Aktivisten mit einem schmelzenden Globus Quelle: REUTERS

7. Nicht jeder folgt den Warnungen der Klimaforscher. Was ist von den Einwänden der Kritiker zu halten?

Ist der vom Menschen verursachte Klimawandel nur eine Erfindung übereifriger Wissenschaftler? Das glauben Scharen von Hobbyforschern, die in Hunderten Internet-Blogs versuchen, die wissenschaftlichen Erkenntnisse zum Klimawandel zu widerlegen. Ihre Argumente sind vielfältig: Das Treibhausgas CO2 sei gar nicht schädlich sagen die einen; andere meinen, die Erwärmung habe natürliche Ursachen wie eine erhöhte Sonneneinstrahlung. Nur haben Wissenschaftler diese Argumente mehrfach widerlegt. Erst Ende Oktober hebelte ein Team der Universität Berkeley unter Führung des Physikers Richard Muller einen der Haupteinwände der Klimawandelleugner aus. Das Argument: Viele Messstationen hätten früher in freier Natur gelegen, befänden sich heute wegen der Urbanisierung aber in wärmeren Städten. Deshalb seien die Temperaturkurven unglaubwürdig, die etwa der Weltklimarat verwendet. Nach Analyse von 1,6 Milliarden Messdaten aus 39 000 Wetterstationen fand Mullers Team heraus, dass nur ein statistisch unbedeutender Prozentsatz der Messungen vom Urbanisierungseffekt betroffen ist. Die Berkeley-Ergebnisse zeigen sogar noch eine stärkere Erwärmung der Erde als vom Weltklimarat beobachtet.

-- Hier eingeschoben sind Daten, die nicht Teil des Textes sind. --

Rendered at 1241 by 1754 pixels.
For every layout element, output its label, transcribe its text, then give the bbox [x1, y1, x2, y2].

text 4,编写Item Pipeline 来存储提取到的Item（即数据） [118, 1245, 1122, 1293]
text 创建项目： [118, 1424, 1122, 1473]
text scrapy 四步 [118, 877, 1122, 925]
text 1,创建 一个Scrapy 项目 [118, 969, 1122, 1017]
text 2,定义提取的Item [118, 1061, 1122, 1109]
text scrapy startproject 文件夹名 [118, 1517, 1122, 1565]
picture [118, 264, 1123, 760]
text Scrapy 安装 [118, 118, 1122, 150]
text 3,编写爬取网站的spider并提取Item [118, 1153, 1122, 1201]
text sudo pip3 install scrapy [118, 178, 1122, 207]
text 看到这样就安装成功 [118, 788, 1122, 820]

Neben der Arbeit im Internet organisieren sich die Skeptiker auch in Thinktanks wie dem Europäischen Institut für Klima und Energie (Eike) in Jena. Dessen Team rekrutiert sich vor allem aus pensionierten Hochschullehrern und lobbyiert bei CDU- und FDP-Politikern und in Unternehmen. Vorbild für Eike sind klimawandelskeptische Denkfabriken in den USA. Dort glaubt fast die Hälfte der konservativen US-Wähler nicht an den Klimawandel, ermittelten Wissenschaftler der US-Universität Yale.

An den Universitäten dagegen zweifelt kaum noch jemand am Treibhauseffekt: Mehr als 90 Prozent der Klimaexperten sind überzeugt, dass der Mensch für die jüngste globale Erwärmung verantwortlich ist. Das ergab schon 2009 eine Umfrage der Universität von Illinois in Chicago unter 3146 Forschern.

Dabei gibt es durchaus Bedarf für eine kritische Debatte. Immerhin sind insbesondere die Folgen, die eine Temperaturerhöhung auf das Klima der Erde hat, noch immer unklar: Richard Lindzen etwa, Forscher am renommierten Massachusetts Institute of Technology in den USA, versucht seit Jahren nachzuweisen, dass die aus den höheren Temperaturen resultierende Wolkenbildung langfristig zur Abkühlung der Erde führt – denn Wolken reflektieren die Sonnenstrahlung stärker. Bisher aber konnte Lindzen die Fachkollegen mit seiner Theorie nicht überzeugen.